Helen Ryan-Atkin
Manchester Metropolitan University
Helen Ryan-Atkin is a senior lecturer in Education at MMU, and is undergoing a doctoral study. Her research interests include education policy and structural change within our education organisations, and how recent developments are having an impact on local democracy, community involvement and educator identity. Having worked as a primary school teacher, and then as a member of the Oldham School Improvement Team, Helen has seen the effect from both sides - management and classroom practitioner, of successive government 'reforms', in terms of acceptance of innovation, impact on students, and staff morale. Helen is also interested in the use of critical discourse analysis and the application of Foucault's theories of power and language, in the study of speeches by politicians: her Masters dissertation involved the analysis of a speech by Michael Gove whilst Education Secretary, which was remarkable for its omission of the word 'children'.The recent drive by the Conservative government to convert all schools to academies, which have no democratically elected members in their trust boards, has prompted Helen to focus her research on the implications for our school communities.
Since the introduction of the Academy Programme in 2000, there has been unprecedented changes and acceleration of the policy but perhaps of most concern from an accountability and governance perspective has been the increasing ‘democratic deficit’ (Gunter, 2011:12). The introduction of Multi-Academy Trusts (MATs) has seen the chains of accountability and governance arrangements emerge which are entirely distinct from public accountability structures, representing a ‘new modality of state power, agency and social action’ (Ball, 2013:226). In this new landscape, where business values and upward accountability are at the fore, schools and head teachers have been encouraged or manoeuvred into forging new partnerships, bringing a number of school-based accountability measures that schools are forced to comply with but we know relatively little about how these are being navigated (West et al, 2011).
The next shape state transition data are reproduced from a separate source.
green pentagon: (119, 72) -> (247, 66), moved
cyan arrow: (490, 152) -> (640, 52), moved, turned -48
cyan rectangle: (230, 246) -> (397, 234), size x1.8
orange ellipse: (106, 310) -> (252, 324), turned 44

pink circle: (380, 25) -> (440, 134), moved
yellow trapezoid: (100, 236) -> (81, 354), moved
This research is part of a doctoral study of three MATs in the North-West of England, each having undergone a relatively recent change in status, and situated in areas of low socio-economic status. Using a critical social policy approach, and drawing on the tools of critical discourse analysis, the study includes interviews with a range of stakeholders: CEOs, trustees, governors, school staff, parents, and local community figures, together with analysis of policy documentation. This roundtable discussion will seek to explore the implications of initial findings from the first set of interviews undertaken, to understand how governance and accountability arrangements are being interpreted in relation to recent changes in status and how this has been perceived to have brought new freedoms and constraints. A focus on the study is how MAT managers and school leaders negotiate agency and governance, and how this affects identity, at both school and individual level.
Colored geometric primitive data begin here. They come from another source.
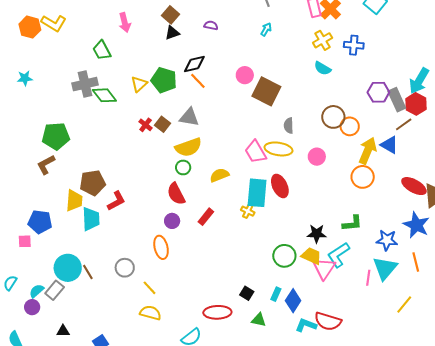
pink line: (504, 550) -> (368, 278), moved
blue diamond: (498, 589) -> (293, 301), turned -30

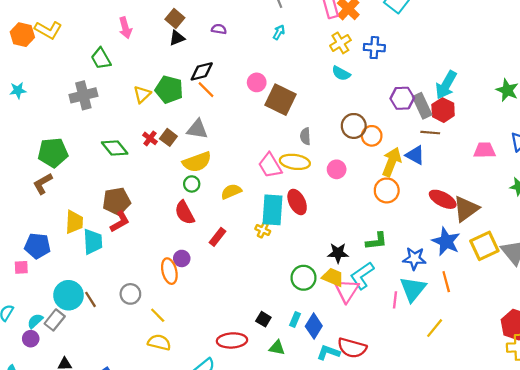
green diamond: (104, 95) -> (115, 148), moved
brown line: (404, 124) -> (430, 133), turned 42
brown pentagon: (93, 183) -> (117, 201), moved
purple circle: (172, 221) -> (182, 258), moved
Initial results suggest some confusion in the changing of roles amongst governors, and a lack of clarity over accountability measures, with LGB members feeling a sense of being 'observers'.
This research hopes to contribute to the growing debate around academies, by giving a voice to a range of players involved in the life of a MAT, and exploring their lived experiences at a point of important change.
Ball, S. 2013, The Education Debate, 2nd Ed., Bristol: The Policy Press
Gunter, H. (ed.) 2011, The State and Education Policy: the Academies Programme. London: Continuum.
West, A., Mattei, P. and Roberts, J. 2011, Accountability and Sanctions in English Schools. British Journal of Educational Studies, 59 (1), 41-62.